Suppose we want to remove any assumption about how H relates to C. So perhaps there is no epsilon-good hypothesis in H.

Agnostic Learning Model: don't assume H contains C. Let h-best be the hypothesis from H with the lowest error on training data D (from distribution D).
Goal: Like PAC, but now want to output hyp h that satisfies error[D](h) <= epsilon + error[D](h-best)
Note, when H contains C, then you can always output a consistent learner and so error[D](h-best)=0

To prove this we use Hoeffding bound (also called additive Chernoff bound) for upperbounding the probability weight in the tail of a binomial distribution.

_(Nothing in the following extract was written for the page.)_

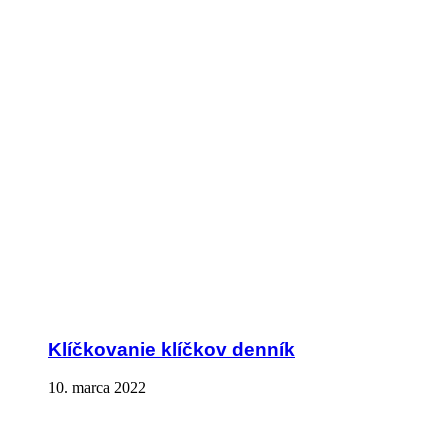
Klíčkovanie klíčkov denník
10. marca 2022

Consider a biased coin where probability the coin will land on head is probability that h will misclassify a random example from D. The m coin flips correspond to m random draws from D.

Hoeffding bound:
prob(error[D](h) > error[D](h)+epsilon) <= e^(-2m * epsilon^2)

so we want:
prob(there exists an h in H such that: error[D](h) > error[D](h)+epsilon) <= |H|*e^(-2m*epsilon^2) <= delta

solving for m yields that it suffices to pick m >= (1/(2*epsilon^2)) * (ln|H| + ln(1/delta))

Sample Complexity for Infinite Hypothesis Space

Consider C = set of all rectangles in a plane or C = set of all halfspaces in a plane
Replace ln|H| by a combinatorial measure of the complexity (or intuitively, degrees of freedom) of H.
def: a set S of instances is shattered by H iff all 2^|S| possible +/- classifications for S can be represented using H. For example:

Def: Vapnik-Chervonenkis dimension VCD(H) is the largest finite subset of X that can be shattered by H.

If arbitrarily large finite sets of X can be shattered by H, then VCD(H) = infinity.
Note: VCD(H) <= log[2](|H|)
To shatter d instances requires 2^d elements from H.

Examples:
Example 1: Intervals on a real line.
Each h in H is defined by two reals a and b where a <= b.
For a real number x in X, h(x) iff a <= x <= b.
VCD(H) = 2

Example 2: Let H be halfspaces in a plane.
VCD(H) = d+1

Example 3: Perceptron with r inputs (ie halfspace in r-dimensional space)
VCD(H) = r+1

Example 4: Conjunction of exactly 3 boolean literals
VCD(H) = 3

Thm: Prove that if you use a consistent learner then to PAC-learn you can use a sample of size:
m >= (1/epsilon) * (4*log[2](2/delta) + 8*VCD(H)*log[2](13/epsilon))
Further, you can prove the following lower bound

Thm: Consider any C such that VCD(C) >= 2, any learner L, and any 0 < epsilon < 1/8 and 0 < delta < 1/100. Then there exists a distribution D and target concept in C such that if L observes fewer examples than max(log(1/delta)/epsilon, (VCD(C)-1)/(32*epsilon)) examples, then with probability at least delta, L outputs a hypothesis h where error[D](h) > epsilon.
Note: L can use infinite computation and this still holds (information theoretic bound)

Very high level intuition

Let P[d](m) be the number of possible divisions of m examples into + and - examples by H with VCD d.
By induction you can show that P[d](m) = sum[i=0 to d](m choose i) <= (e*m/d)^d = O(m^d)
This grows poly in d for m>d. Until then, P[d](m) = 2^m. Intuitively you can replace |H| by P[d](m).